Lokale gastronomiczne walczą o przetrwanie. Podejmują wyzwanie #hotgastrochallenge

Sobotnia konferencja premiera Mateusza Morawieckiego nie przyniosła odpowiedzi na pytanie, kiedy właściciele lokali gastronomicznych będą mogli otworzyć ponownie swoje restauracje, puby i bary. Wszystko wskazuje na to, że nie nastąpi to w tym roku.

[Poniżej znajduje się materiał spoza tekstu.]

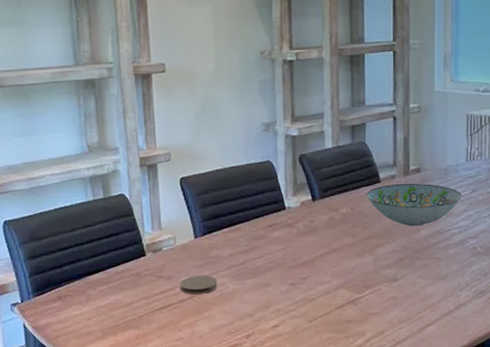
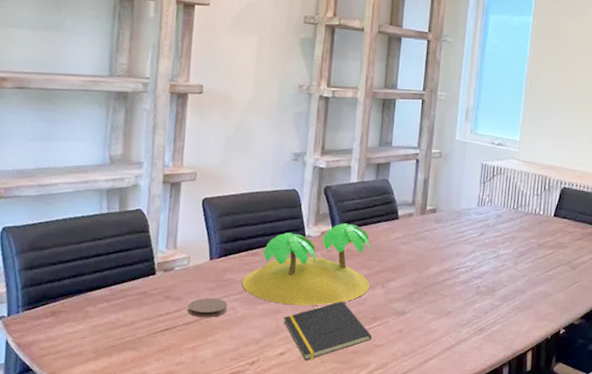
plant: none [228,191,357,278] -> present [241,223,370,306]
notepad: none [273,270,365,332] -> present [283,300,372,361]
decorative bowl: present [366,183,462,227] -> none [384,222,471,263]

Choć nastroje u przedsiębiorców nie są, delikatnie mówiąc, optymistyczne, starają się podejmować inicjatywy, które pozwolą im przetrwać. Jedną z nich jest #hotgastrochallenge, czyli wyzwanie polegające na zamawianiu przez jeden lokal dań z innego, opublikowanie zdjęcia zamówionej potrawy w mediach społecznościowych i nominowaniu do wyzwania kolejnych knajp.

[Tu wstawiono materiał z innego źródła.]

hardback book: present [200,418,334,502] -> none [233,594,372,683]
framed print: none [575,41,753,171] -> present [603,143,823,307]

W Ostrowcu Świętokrzyskim wyzwanie zostało zapoczątkowane przez Restaurację Primo.
– Akcję zaczerpnęliśmy z internetu, obserwując inne restauracje. Chcemy pomóc kolegom i koleżankom z tej samej branży z terenu Ostrowca Świętokrzyskiego, dlatego do zabawy zaprosiliśmy też inne lokale – mówi Paweł Kaczmarczyk, właściciel Primo, który dodaje, że sami nie znajdują się w dobrej sytuacji i nie wie jak długo jeszcze uda im się jeszcze utrzymać działalność, zwłaszcza że nie otrzymują realnej pomocy od rządu.
– Całe wsparcie jest bardzo przesuwane w czasie, nie jest to wsparcie natychmiastowe, a wydatki trzeba ponosić natychmiastowo. Listopad w naszym przypadku jest bardzo na przykład bardzo kiepski – tłumaczy.

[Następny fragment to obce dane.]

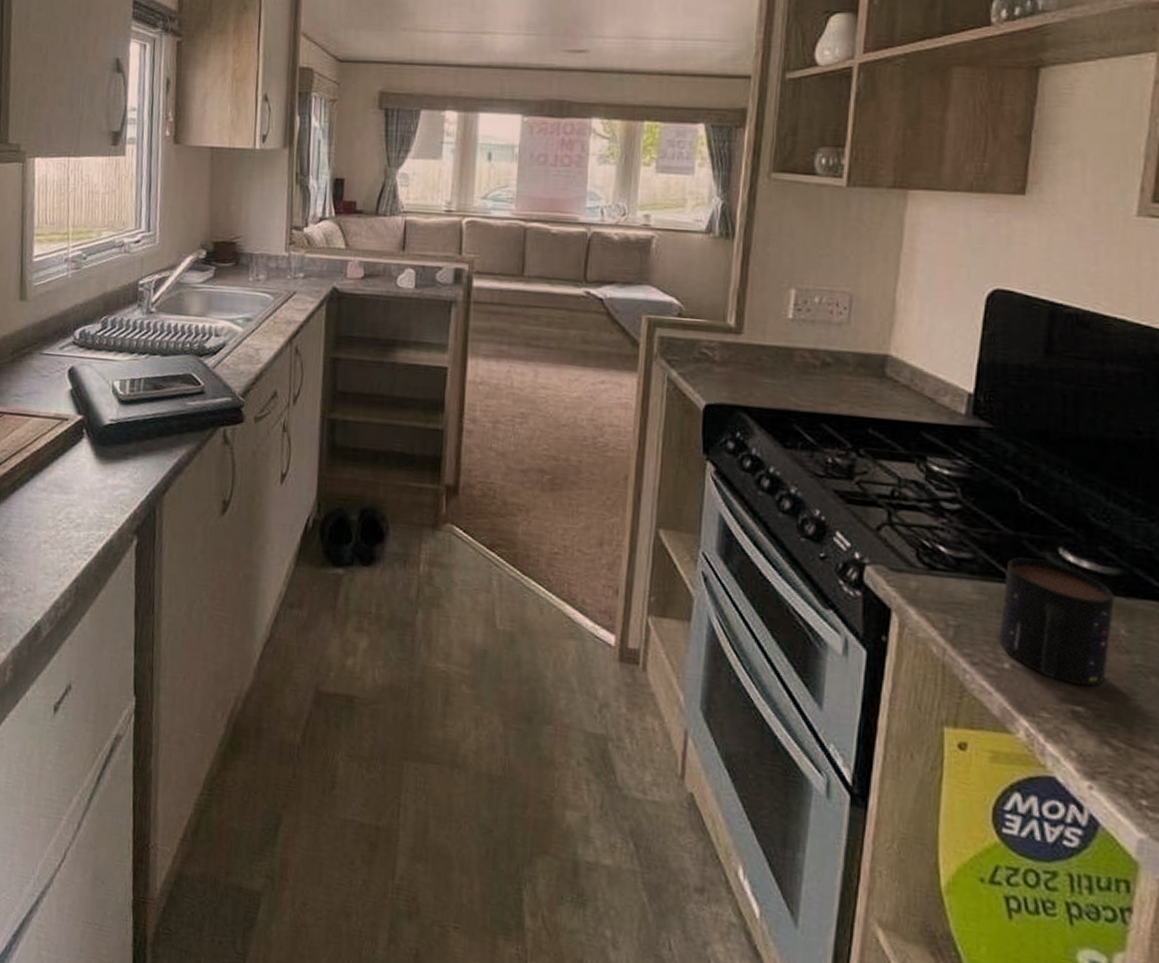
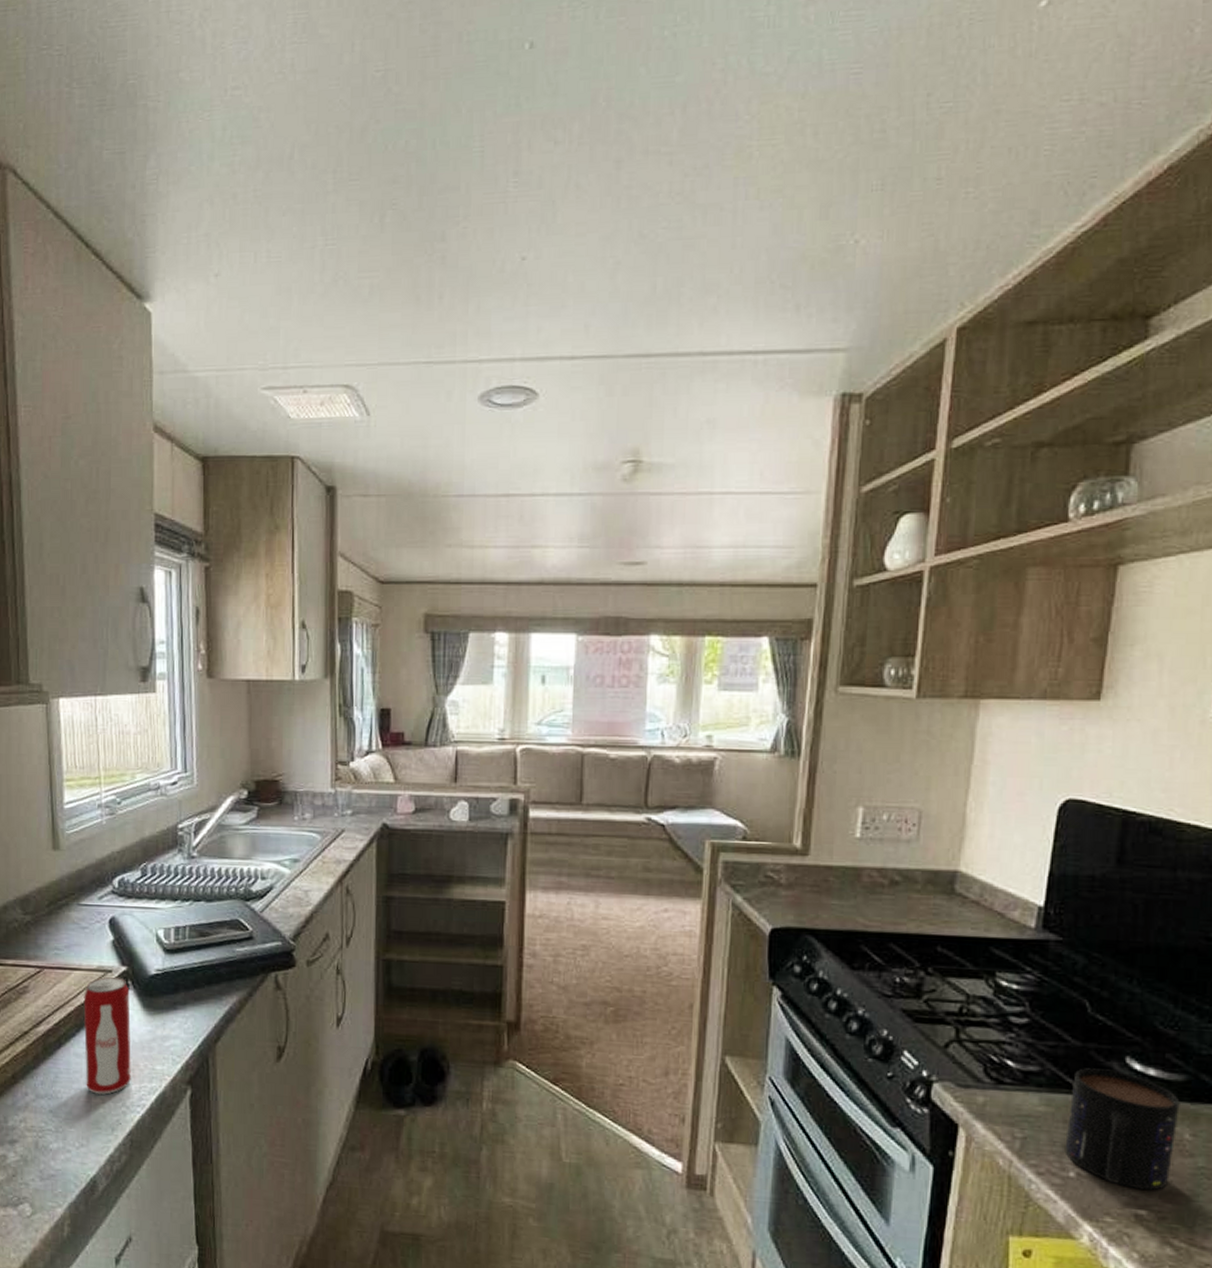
beverage can: none [36,424,84,541] -> present [83,976,131,1095]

Paweł Kaczmarczyk przewiduje jednak, że obecne obostrzenia dotyczące gastronomii mogą być utrzymane nawet do końca lutego.
Wyzwanie Restauracji Primo już przyjęła Mała Sycylia i nominowała do wyzwania kolejne lokale. Tomasz Piskorowski, właściciel restauracji mówi wprost, że jest bliski załamania, ale na razie robi wszystko, by nie zamykać lokalu.
– W tym momencie rozszerzyliśmy ofertę o domowe pierogi, cały czas myślimy o nowych sposobach na rozreklamowanie się, jak na przykład ulotki. Chcemy dotrzeć do ludzi z informacją, że cały czas działamy. Nie poddaje się i robię wszystko by Małą Sycylię utrzymać i nie zwalniać pracowników – wyjaśnia.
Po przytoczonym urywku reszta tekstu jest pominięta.